* **PASSAGE**:
========

Dunnne's feelings are always apparent, and
he is not interested in journalistic balance.
He has a mission to indict the guilty. Meanwhile
he moves, as always, among the rich and famous,
and is perfectly at home when he does. Other
than Tom Wolfe, say, it hard to think of any
other writer with his eye for the exquisite
detail. It is almost a trademark of his stories.
Dunne walks through a room and then describes
it down to the last elegant bibelot, sconce
and ormolu table. He will also tell you what
the women in the room were wearing.

========

* **RECORDED DATA**:
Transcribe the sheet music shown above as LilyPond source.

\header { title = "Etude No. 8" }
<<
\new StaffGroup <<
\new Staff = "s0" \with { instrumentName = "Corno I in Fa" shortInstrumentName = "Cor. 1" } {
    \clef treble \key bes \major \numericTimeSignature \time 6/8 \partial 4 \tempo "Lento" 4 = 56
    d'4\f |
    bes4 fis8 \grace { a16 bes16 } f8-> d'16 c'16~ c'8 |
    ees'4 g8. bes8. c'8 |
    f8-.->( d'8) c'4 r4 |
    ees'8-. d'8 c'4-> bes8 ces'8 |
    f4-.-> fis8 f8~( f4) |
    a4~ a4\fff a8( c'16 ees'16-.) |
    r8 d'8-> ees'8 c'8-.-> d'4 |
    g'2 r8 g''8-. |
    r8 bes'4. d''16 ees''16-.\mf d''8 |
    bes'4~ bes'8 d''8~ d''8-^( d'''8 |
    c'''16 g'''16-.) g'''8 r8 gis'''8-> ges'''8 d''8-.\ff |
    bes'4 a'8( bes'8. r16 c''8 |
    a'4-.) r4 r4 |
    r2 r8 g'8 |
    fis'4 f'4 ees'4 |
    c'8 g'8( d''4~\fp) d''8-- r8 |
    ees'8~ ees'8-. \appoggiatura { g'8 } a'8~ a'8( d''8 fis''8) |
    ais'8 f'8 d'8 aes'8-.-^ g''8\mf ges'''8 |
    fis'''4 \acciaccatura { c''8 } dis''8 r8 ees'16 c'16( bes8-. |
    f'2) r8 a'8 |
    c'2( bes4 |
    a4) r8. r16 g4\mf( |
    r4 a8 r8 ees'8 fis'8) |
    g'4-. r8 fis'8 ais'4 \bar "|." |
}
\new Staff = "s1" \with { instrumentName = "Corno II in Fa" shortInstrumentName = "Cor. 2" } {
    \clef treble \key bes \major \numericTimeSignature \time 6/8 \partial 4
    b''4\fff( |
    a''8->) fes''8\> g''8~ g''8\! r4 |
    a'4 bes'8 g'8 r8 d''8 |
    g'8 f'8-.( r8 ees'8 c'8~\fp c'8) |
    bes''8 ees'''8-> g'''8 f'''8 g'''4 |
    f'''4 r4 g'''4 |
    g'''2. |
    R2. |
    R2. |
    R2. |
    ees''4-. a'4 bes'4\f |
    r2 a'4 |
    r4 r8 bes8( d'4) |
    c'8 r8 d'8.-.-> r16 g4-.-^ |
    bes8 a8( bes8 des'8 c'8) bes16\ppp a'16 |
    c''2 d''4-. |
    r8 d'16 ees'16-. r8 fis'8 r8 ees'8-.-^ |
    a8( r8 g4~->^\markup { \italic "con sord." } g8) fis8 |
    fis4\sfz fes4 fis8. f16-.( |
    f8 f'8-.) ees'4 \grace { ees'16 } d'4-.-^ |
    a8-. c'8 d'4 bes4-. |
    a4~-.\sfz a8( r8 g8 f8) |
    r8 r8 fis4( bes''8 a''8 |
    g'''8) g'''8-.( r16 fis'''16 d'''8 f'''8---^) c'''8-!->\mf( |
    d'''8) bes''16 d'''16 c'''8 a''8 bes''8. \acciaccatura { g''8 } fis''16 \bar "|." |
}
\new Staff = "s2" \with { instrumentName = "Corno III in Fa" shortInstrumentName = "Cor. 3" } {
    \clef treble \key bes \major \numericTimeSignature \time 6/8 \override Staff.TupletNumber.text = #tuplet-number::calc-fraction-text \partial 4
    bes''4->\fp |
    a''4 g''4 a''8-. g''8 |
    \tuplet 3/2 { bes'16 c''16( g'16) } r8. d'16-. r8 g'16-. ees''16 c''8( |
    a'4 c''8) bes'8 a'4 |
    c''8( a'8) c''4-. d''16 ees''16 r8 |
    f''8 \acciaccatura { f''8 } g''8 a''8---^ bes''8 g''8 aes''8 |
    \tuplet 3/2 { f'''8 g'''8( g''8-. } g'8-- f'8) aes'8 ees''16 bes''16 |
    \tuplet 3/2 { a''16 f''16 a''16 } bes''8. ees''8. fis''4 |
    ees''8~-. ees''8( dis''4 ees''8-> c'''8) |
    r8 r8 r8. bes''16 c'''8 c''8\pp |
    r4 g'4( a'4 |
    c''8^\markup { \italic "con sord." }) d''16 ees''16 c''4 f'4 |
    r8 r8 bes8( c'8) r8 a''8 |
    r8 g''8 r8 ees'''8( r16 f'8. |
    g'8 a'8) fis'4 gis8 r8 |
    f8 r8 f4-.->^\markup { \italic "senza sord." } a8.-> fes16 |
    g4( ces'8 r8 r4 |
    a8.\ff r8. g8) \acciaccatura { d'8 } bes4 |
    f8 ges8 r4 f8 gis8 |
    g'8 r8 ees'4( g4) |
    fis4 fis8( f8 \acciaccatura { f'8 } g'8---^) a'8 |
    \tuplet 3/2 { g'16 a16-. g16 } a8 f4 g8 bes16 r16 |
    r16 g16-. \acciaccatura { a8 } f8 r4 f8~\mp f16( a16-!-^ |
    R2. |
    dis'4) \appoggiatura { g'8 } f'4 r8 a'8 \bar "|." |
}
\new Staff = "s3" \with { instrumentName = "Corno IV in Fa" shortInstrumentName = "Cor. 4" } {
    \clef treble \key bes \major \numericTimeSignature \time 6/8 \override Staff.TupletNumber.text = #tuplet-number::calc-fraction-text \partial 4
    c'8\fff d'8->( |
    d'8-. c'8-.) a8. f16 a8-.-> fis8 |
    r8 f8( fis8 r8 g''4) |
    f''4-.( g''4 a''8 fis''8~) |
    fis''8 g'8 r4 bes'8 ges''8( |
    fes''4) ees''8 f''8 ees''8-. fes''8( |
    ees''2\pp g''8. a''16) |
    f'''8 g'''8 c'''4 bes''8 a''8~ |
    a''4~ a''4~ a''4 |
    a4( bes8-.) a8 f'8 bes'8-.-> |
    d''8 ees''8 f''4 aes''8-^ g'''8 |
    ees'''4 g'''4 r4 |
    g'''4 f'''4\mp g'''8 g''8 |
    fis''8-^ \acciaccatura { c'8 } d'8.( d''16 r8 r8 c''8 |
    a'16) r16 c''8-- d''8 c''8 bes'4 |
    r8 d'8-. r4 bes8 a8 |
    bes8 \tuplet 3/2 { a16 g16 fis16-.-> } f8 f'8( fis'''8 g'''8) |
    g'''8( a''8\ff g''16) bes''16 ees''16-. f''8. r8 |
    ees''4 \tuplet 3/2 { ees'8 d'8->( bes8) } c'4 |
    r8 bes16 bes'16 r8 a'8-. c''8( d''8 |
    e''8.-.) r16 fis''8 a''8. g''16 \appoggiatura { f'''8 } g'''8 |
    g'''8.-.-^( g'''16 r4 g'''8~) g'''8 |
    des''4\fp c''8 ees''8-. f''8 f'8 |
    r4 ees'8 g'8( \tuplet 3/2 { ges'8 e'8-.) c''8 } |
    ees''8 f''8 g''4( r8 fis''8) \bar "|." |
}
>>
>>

========

* **TO BE DONE**: In the passage about Dunne, besides describing a room's furnishings, what else does he tell the reader? The records have no connection to the passage about Dunne.

* **THE RESPONSE**: He tells the reader what the women in the room were wearing.